The Irish Data Protection Commission (DPC) has fined Meta Ireland €91 million for GDPR breaches.
Social media giant, Meta, owns Facebook, Instagram and WhatsApp. More than 2,000 people work at the company’s international headquarters in Dublin.
The General Data Protection Regulation, commonly known as GDPR, is the EU’s privacy law. It stipulates how and when data can be used. The onus is on companies to look after people’s private data.
The Irish Data Protection Commission investigation found that Meta Platforms Ireland Limited (MPIL) was storing users’ passwords in plain text.

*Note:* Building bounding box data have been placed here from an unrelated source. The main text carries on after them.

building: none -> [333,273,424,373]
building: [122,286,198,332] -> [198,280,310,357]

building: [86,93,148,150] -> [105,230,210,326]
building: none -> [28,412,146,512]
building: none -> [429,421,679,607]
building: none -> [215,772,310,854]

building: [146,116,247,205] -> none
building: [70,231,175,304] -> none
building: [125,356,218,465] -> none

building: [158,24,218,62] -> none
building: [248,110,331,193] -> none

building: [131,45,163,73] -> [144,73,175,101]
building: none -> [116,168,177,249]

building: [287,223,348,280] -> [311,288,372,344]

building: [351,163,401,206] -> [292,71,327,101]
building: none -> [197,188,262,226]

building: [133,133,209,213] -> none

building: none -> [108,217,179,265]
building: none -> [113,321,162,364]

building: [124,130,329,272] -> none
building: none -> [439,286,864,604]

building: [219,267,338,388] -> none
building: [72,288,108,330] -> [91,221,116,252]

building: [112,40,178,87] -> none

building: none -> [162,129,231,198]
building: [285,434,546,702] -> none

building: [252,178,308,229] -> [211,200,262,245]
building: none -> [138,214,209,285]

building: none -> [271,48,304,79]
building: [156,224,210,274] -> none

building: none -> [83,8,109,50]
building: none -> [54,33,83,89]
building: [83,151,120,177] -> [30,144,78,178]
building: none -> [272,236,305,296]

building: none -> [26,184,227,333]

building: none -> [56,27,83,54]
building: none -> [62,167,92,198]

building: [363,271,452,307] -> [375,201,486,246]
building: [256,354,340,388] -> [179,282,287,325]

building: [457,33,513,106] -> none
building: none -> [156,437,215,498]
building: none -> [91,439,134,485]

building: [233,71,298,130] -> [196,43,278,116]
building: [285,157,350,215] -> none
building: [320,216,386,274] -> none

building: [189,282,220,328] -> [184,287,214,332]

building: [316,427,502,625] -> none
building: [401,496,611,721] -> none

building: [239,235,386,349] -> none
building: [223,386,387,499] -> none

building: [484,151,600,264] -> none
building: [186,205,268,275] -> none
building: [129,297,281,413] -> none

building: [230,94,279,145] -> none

Deputy Commissioner at the DPC, Graham Doyle, said storing passwords without encryption presented clear “risks of abuse”.
Anyone who managed to access the stored passwords could potentially have had “access to users’ social media accounts.”
The DPC’s inquiry was launched in April 2019 after Meta itself notified the commission that it had “inadvertently stored certain passwords of social media users in ‘plaintext’ on its internal systems.”
Ireland’s counterpart data protection agencies across the EU were consulted before today’s fine was finalised.
The Irish Data Protection Commission said the fine “underscores the importance of robust data protection practices to ensure user confidentiality and security.”
“GDPR requires data controllers to implement appropriate security measures when processing personal data, taking into account factors such as the risks to service users and the nature of the data processing.”
Responding to the fine, a Meta spokesperson admitted that a security review by the company in 2019 had found a “subset of FB [Facebook] users’ passwords were temporarily logged in a readable format within our internal data systems.”
The spokesperson added that the Meta “took immediate action to fix this error, and there is no evidence that these passwords were abused or accessed improperly.
“We proactively flagged this issue to our lead regulator, the Irish Data Protection Commission, and have engaged constructively with them throughout this inquiry.”